Computational Dynamical Systems

TL;DR

This paper explores the computational limits of smooth dynamical systems, showing that certain classes cannot simulate universal Turing machines and establishing links between system stability, decidability, and complexity.

Contribution

It provides formal definitions for simulation of Turing machines by dynamical systems and characterizes which systems can or cannot perform universal computation.

Findings

Chaotic and integrable systems cannot robustly simulate universal Turing machines.

Structurally stable 1D systems encode only decidable halting problems.

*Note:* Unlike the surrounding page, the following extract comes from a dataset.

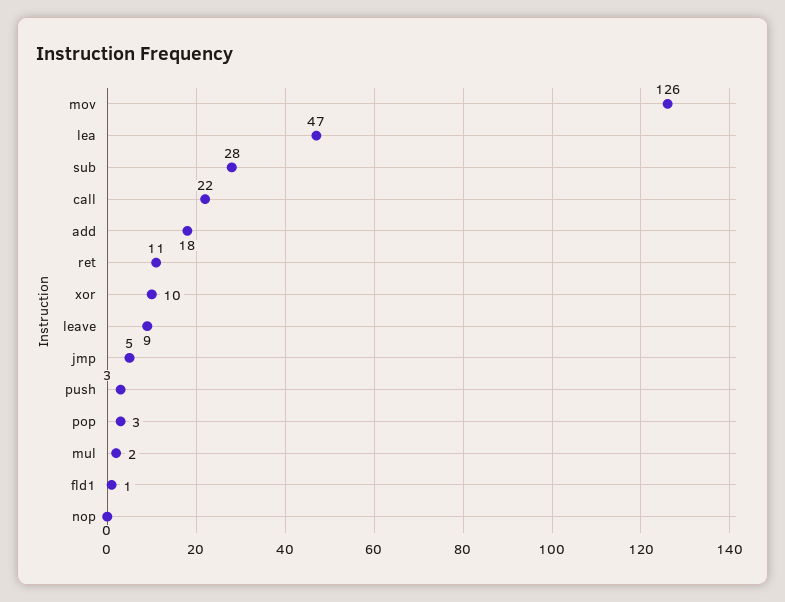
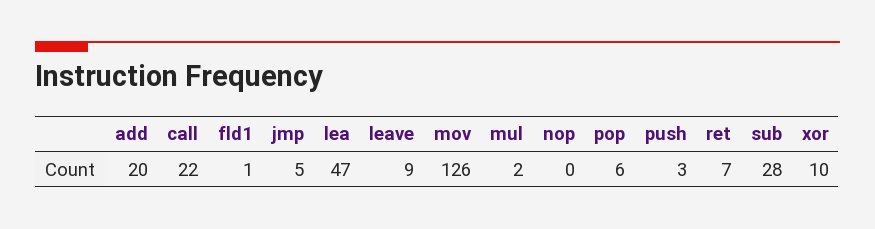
add: 18 -> 20
ret: 11 -> 7
pop: 3 -> 6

Highlights the importance of encoding schemes in computational dynamical systems.

Abstract

We study the computational complexity theory of smooth, finite-dimensional dynamical systems. Building off of previous work, we give definitions for what it means for a smooth dynamical system to simulate a Turing machine. We then show that 'chaotic' dynamical systems (more precisely, Axiom A systems) and 'integrable' dynamical systems (more generally, measure-preserving systems) cannot robustly simulate universal Turing machines, although such machines can be robustly simulated by other kinds of dynamical systems. Subsequently, we show that any Turing machine that can be encoded into a structurally stable one-dimensional dynamical system must have a decidable halting problem, and moreover an explicit time complexity bound in instances where it does halt. More broadly, our work elucidates what it means for one 'machine' to simulate another, and emphasizes the necessity of defining low-complexity 'encoders' and 'decoders' to translate between the dynamics of the simulation and the system being simulated. We highlight how the notion of a computational dynamical system leads to questions at the intersection of computational complexity theory, dynamical systems theory, and real algebraic geometry.